An inner measure is a function defined on all subsets of a given set, taking values in the extended real number system. It can be thought of as a counterpart to an outer measure. Whereas outer measures define the "size" of a set via a minimal covering set (from the outside), inner measures define the size of a set by approximating it with a maximal subset (from the inside). Although it is possible to develop measure theory with outer measures alone -- and many modern textbooks do just this -- Henri Lebesgue, in his 1902 thesis "Intégrale, longueur, aire" ("Integral, Length, Area"), used both inner measures and outer measures. It was not until Constantin Carathéodory made further contributions to the development of measure theory that inner measures were found to be redundant and an alternative notion of a "measurable" set was found.

Definition

An outer measure ${\displaystyle \mu ^{*}}$ is usually defined in terms of open intervals as

${\displaystyle \mu ^{*}(A)=\inf \left\{\sum _{i=1}^{\infty }|b_{i}-a_{i}|:A\subseteq \bigcup _{i=1}^{\infty }(a_{i},b_{i})\right\}.}$

When working with subsets of ${\displaystyle \mathbb {R} }$, any open set can be written as a union of open intervals.
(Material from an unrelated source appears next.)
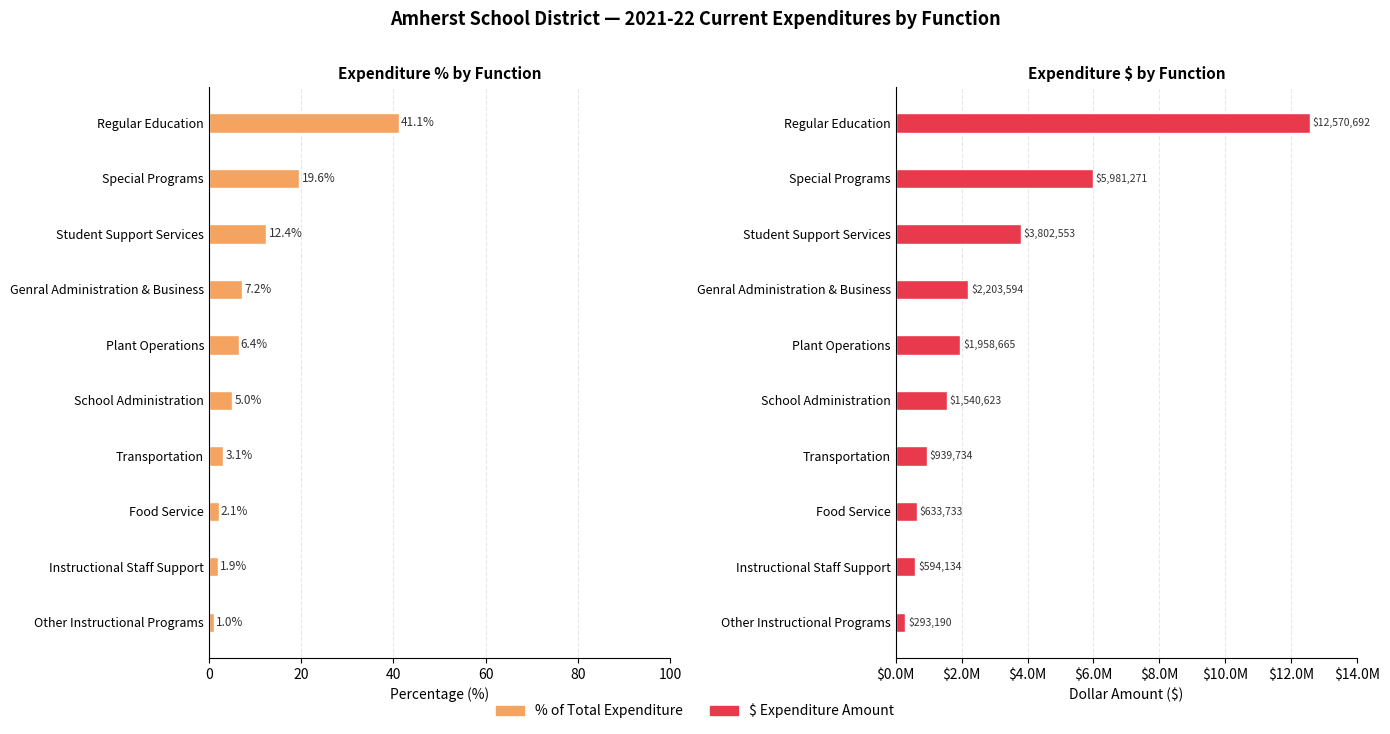

Which series has the widest spread of values?

$ Expenditure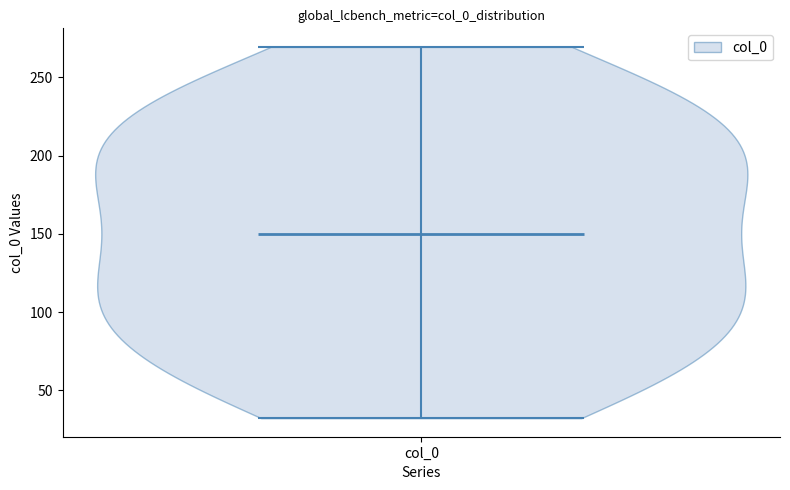

Read this violin plot against the y-axis: where its median line is, and the lowest and highest points the violin reaches. The values are not printed on the chart, so give them approximately, as read against the axis.

median line 150, lowest point 30, highest point 270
Therefore, it is possible to define the outer measure in terms of general open sets, as

${\displaystyle \mu ^{*}(A)=\inf\{\mu (B):A\subseteq B,B{\text{ open}}\},}$

where ${\displaystyle \mu (B)}$ is defined in the intuitive way, i.e. ${\displaystyle \mu (I)=b-a}$ for any open interval ${\displaystyle I=(a,b)}$, and

${\displaystyle \mu (B)=\sum _{k=1}^{\infty }\mu (I_{k}).}$

whenever ${\displaystyle B}$ is a disjoint union of open intervals, ${\displaystyle B=\cup _{k=1}^{\infty }I_{k}}$. If ${\displaystyle B}$ is unbounded, then ${\displaystyle \mu (B)=\infty }$, and if ${\displaystyle B=\emptyset }$, then ${\displaystyle \mu (B)=0}$.